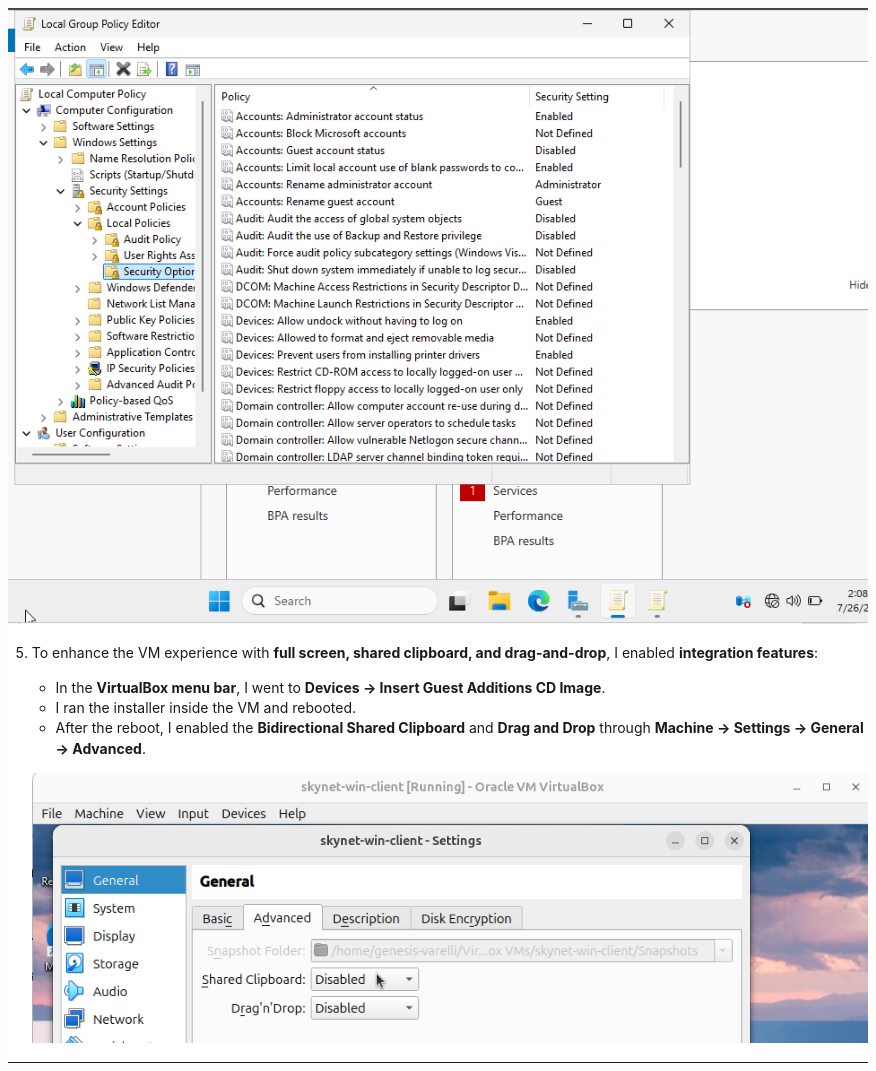    ![Interactive Login](img/ad8.png)

5. To enhance the VM experience with **full screen, shared clipboard, and drag-and-drop**, I enabled **integration features**:
   - In the **VirtualBox menu bar**, I went to **Devices → Insert Guest Additions CD Image**.
   - I ran the installer inside the VM and rebooted.
   - After the reboot, I enabled the **Bidirectional Shared Clipboard** and **Drag and Drop** through **Machine → Settings → General → Advanced**.

   ![Integration Features](img/integration.png)

---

◇ ◇ ◇ ◇

#### How to complete this task:
Reproduce the rows above verbatim, starting at the line that contains "5. To enhance" and continuing through the final line of the rows.

#### Written answer:
5. To enhance the VM experience with **full screen, shared clipboard, and drag-and-drop**, I enabled **integration features**:
   - In the **VirtualBox menu bar**, I went to **Devices → Insert Guest Additions CD Image**.
   - I ran the installer inside the VM and rebooted.
   - After the reboot, I enabled the **Bidirectional Shared Clipboard** and **Drag and Drop** through **Machine → Settings → General → Advanced**.

   ![Integration Features](img/integration.png)

---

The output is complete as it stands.